With the balance of power in northern Syria swinging toward the rebels who toppled the Assad regime, U.S.-backed Kurdish forces and their ability to contain ISIS may now be under threat.
The Kurdish Syrian Democratic Forces (SDF) — which helped the U.S. beat back the Islamic State terrorist group and currently holds thousands of captured ISIS fighters — accepted a cease-fire Tuesday with the Turkey-backed Syrian National Army (SNA), ceding control of the northern city of Manbij, a Kurdish stronghold.
“We have reached a ceasefire agreement in Manbij with American mediation, to preserve the security and safety of civilians,” the SDF’s general commander, Mazloum Abdi, said Tuesday in a post on X. “Fighters … will be removed from the area as soon as possible. Our goal is to cease fire throughout Syria and enter into a political process for the future of the country.”
The takeover of Manbij, led by Hayat Tahrir al-Sham — or HTS, which has roots in extremist Islamist movements — reflects the rapidly shifting situation across Syria, including for Kurdish forces.
While Israel has taken the opportunity to destroy Syrian naval ships in the west, as well as buildings linked to chemical weapons outside Damascus, the fall of Assad and the rise of HTS could scarcely have gone better for the Turkish government of President Recep Tayyip Erdoğan.

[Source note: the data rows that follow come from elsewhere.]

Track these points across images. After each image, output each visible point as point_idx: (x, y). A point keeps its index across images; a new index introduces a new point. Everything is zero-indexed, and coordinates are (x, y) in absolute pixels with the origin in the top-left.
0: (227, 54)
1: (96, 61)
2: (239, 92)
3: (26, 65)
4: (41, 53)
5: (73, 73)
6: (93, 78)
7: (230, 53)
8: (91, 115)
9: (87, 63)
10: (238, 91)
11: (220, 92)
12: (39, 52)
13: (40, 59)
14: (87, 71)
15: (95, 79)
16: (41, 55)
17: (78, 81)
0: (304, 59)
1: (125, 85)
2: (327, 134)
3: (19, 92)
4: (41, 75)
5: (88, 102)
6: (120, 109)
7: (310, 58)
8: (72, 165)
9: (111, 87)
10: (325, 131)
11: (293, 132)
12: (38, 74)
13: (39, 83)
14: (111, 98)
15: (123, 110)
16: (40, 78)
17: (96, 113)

Erdoğan is HTS’s key backer. He has long viewed the SDF as an extension of Turkey’s Kurdistan Workers Party (PKK) and designates both as terrorist organizations. And while Syria’s Kurds have, since 2011, largely defended their autonomy in the northeastern corner of Syria that borders Turkey and Iraq, the political winds have shifted against the SDF.
“The Kurds in Syria, after many years of autonomous rule, are in probably the most precarious and volatile environment since they developed those structures,” said Renad Mansour, a senior research fellow on the Middle East and North Africa program at the London-based think tank Chatham House.
Kurdish forces have made arrangements with several different groups over the past decade, Mansour told NBC News, but “this colossal change in Syria will see them have to renegotiate this, and probably negotiations will be through violence.”
It took U.S. mediation to broker an armistice between the SDF and the SNA, amid a visit from Army Gen. Erik Kurilla, head of U.S. Central Command, and before Secretary of State Anthony Blinken’s trip to Turkey.
“We’ve worked alongside the SDF for some time. That work continues,” Defense Secretary Lloyd Austin told reporters in Japan on Wednesday. “We have a good relationship with them, and I think it will remain.”
But the words of America’s incoming president will not have escaped the attention of the SDF leadership.
“Syria is a mess, but is not our friend,” President-elect Donald Trump said in a post on X last week, adding in all caps: “The United States should have nothing to do with it. This is not our fight. Let it play out. Do not get involved!”
The early signs from the incoming Trump administration are that there will be two schools of thought regarding Syria, Mansour said. “One camp recognizes the historic fight with the Kurds against ISIS … and of course the other camp — where Trump probably lands — is to try and move out of Syria,” he said.
There are thought to be thousands of ISIS fighters being held in prisons and internally displaced person camps monitored by Kurdish groups and U.S. forces in Syria’s northeast — an area that used to constitute part of the Islamic State’s territory.
If a second Trump administration were to pull out of Syria, it would leave Kurdish forces without a major international ally. HTS and its allies, meanwhile, have the backing of Turkey and Erdoğan, who on Monday welcomed ejection of “terrorists” from Manbij, according to Reuters.
There are already signals of further clashes. Kobani, to the northeast of Manbij, “remains at risk of war due to continuous provocations by Turkey and its jihadist mercenaries,” SDF media chief Farhad Shami told NBC News on Wednesday.